Retiring Baby Boomers: Fewer Than Expected
At 78 million strong, baby boomers have always been a targeted demographic. Dubbed by the Social Security Administration as a “silver tsunami,” the baby boomers are an attractive opportunity for the financial services industry.
The financial services industry launched advertising campaigns geared towards boomers early. Many such firms have counted on the baby boomers to fuel growth in new products, from target-date mutual funds to investment funds that buy retirement businesses to expanded offerings form leisure industries. The experts, however, were wrong. For at least the next 25 years, as reported in the May 22, 2008 issue of Business Week, the retirement market will be much smaller than the often-cited 78 million. In fact, the growth rate will be less than four percent annually or may even be zero.

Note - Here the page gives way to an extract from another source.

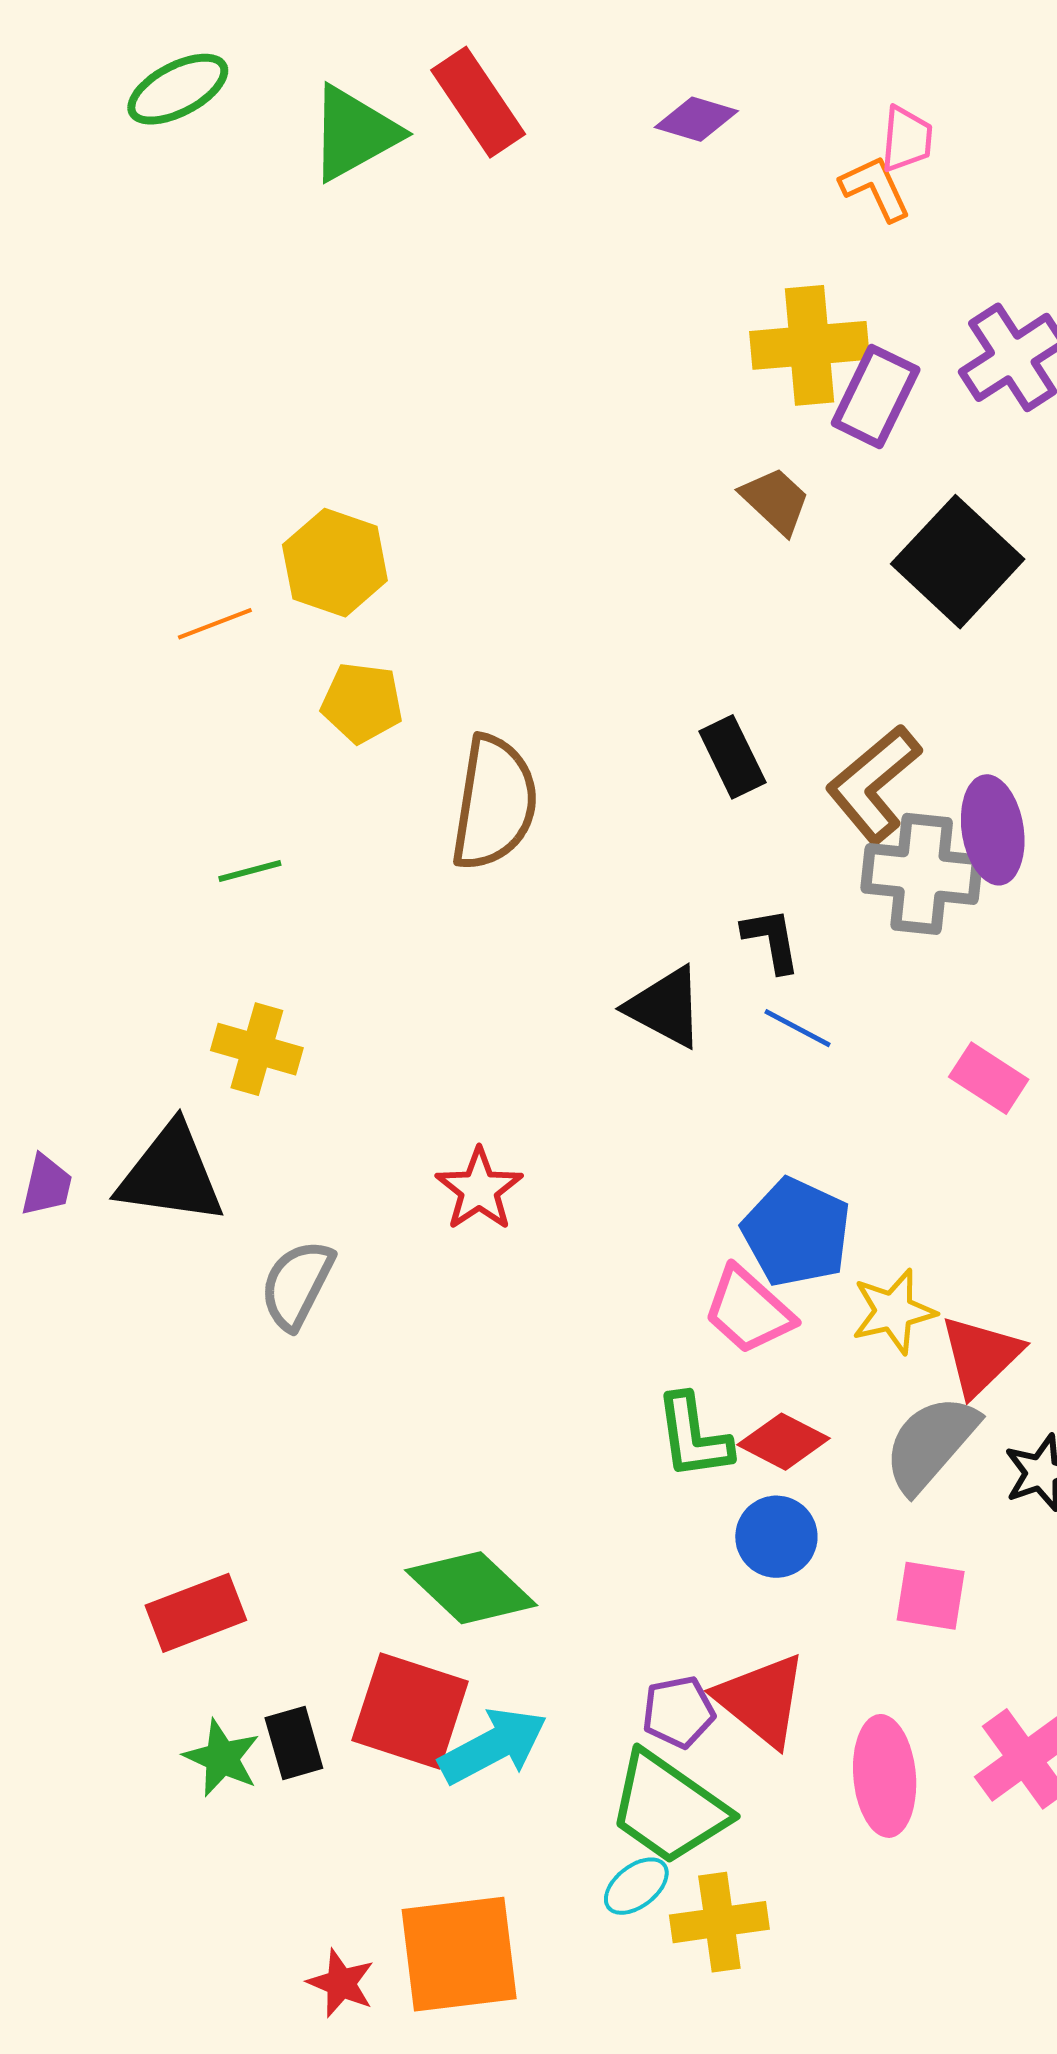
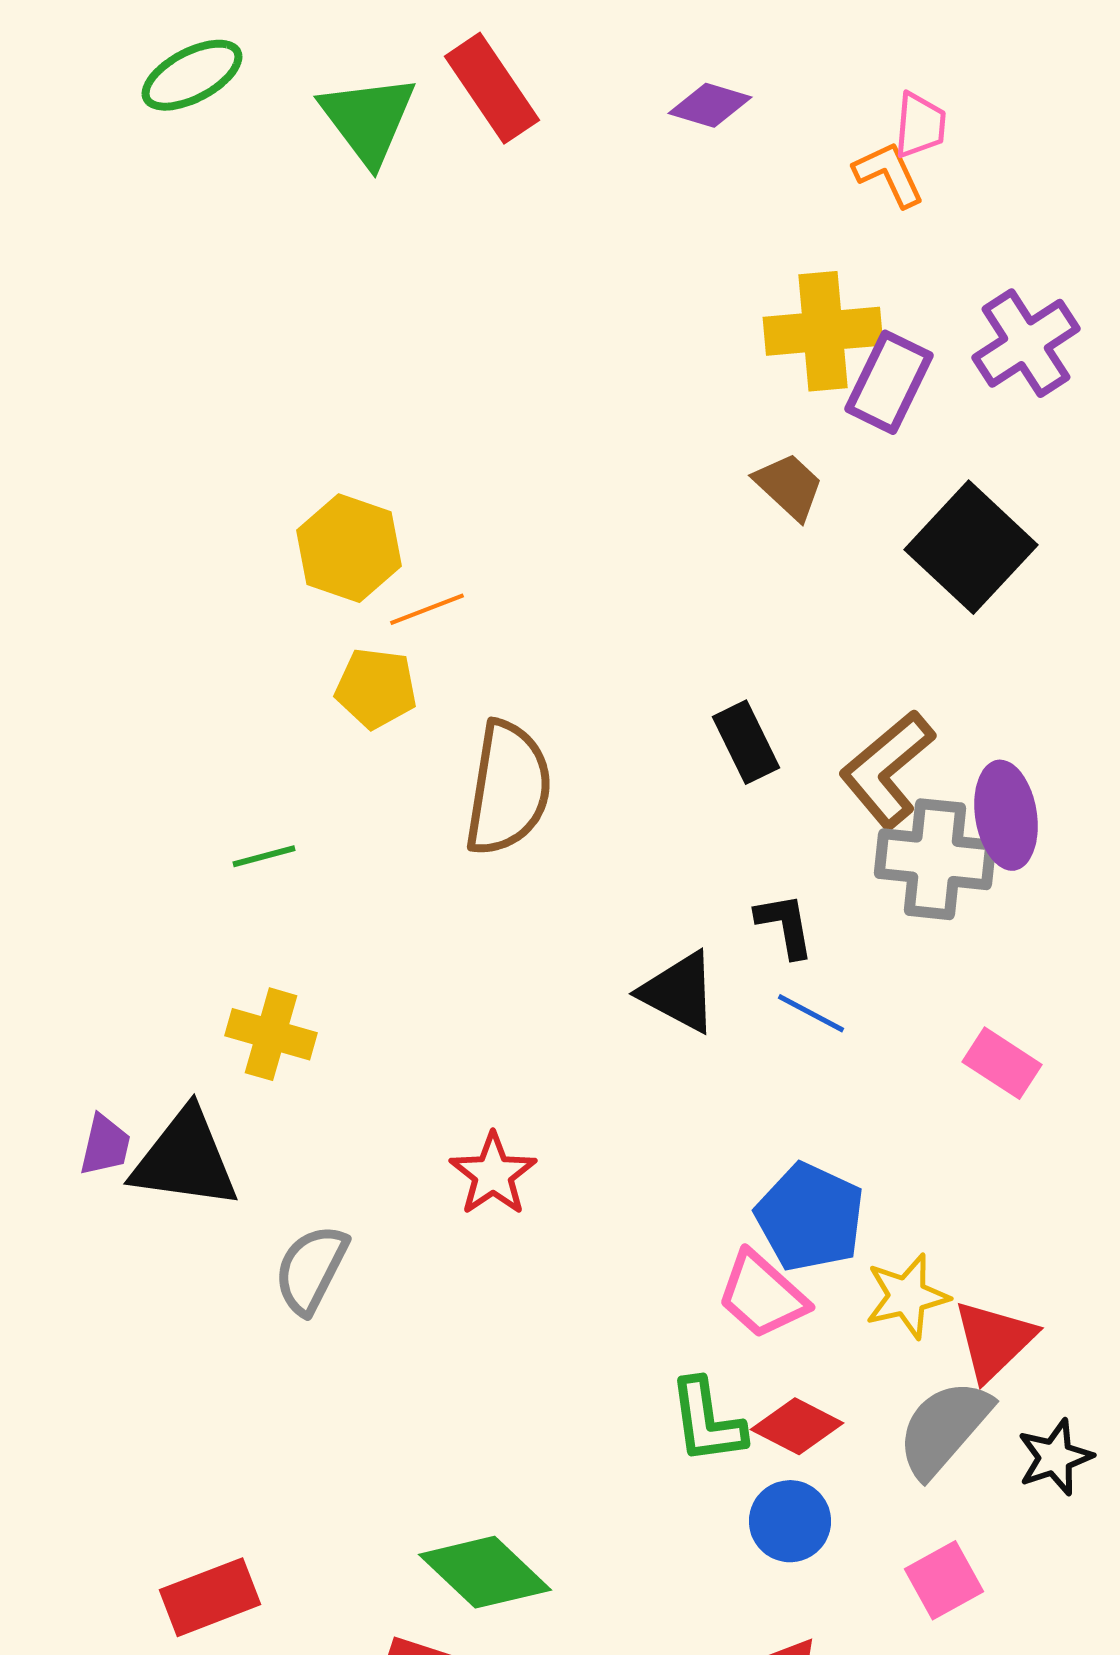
green triangle: (354, 133) -> (368, 119), turned -38
orange line: (215, 624) -> (427, 609), moved
purple trapezoid: (47, 1185) -> (105, 1145), moved
pink square: (931, 1596) -> (944, 1580), turned -38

Coyne Partnership actually ran the numbers to see exactly when this silver tsunami will hit and exactly how large it would be. According to the firm, if the trend to work longer stops today, the number of “true retirees,” which excludes those who never worked in the first place, will only reach 46 million in 2017. Given that the trend for persons over age 50 to work longer has been underway since before 1994, it is not likely to decrease. A more probable scenario is one in which Americans choose to work beyond age 65, producing less than 36 million retirees in 2017.
At present, there are already 35 million true retirees, which essentially means that there will be no growth at all. Adding in Americans who never worked (14 million today vs. 17 million in 2017), the highest growth assumption is still less than three percent, and the expected growth rate is under one percent.
Since the 78 million baby boomers were born over a period of 18 years (from 1946 to 1964), one might expect about 4 million retirees per year as they age. This year, the number of pre-boomer retirees was about 1.8 million. Accounting for 15 percent of people who did not participate in the workforce, 18 percent who were employed part time, and the number of people who work well past the age of 65, the number of retirees is expected to stay under 2.6 million per year for the next 25 years.
The biggest losers in the impending retirement wave will likely be the financial institutions: banks, brokerage firms, and insurance companies who have already invested heavily in the retirement financial services market. In fact, financiers face a marketplace that is already at capacity and can expect price declines for their services. Industries that have already begun to spend in advance on presumed growth are sure to lose as well. On the other hand, the big winners may well be everyone else.
Demographers forecasted serious labor shortages as a result of the retiring boomer workforce. Since the turnover is less severe than previously estimated, there will be fewer retirees, more workers, and therefore less of an economic burden than previously expected.
All investors should be wary of financial services firms that have introduced products designed for the baby boomer retirees who never materialize. Such firms may attempt to find a way to sell them to somebody.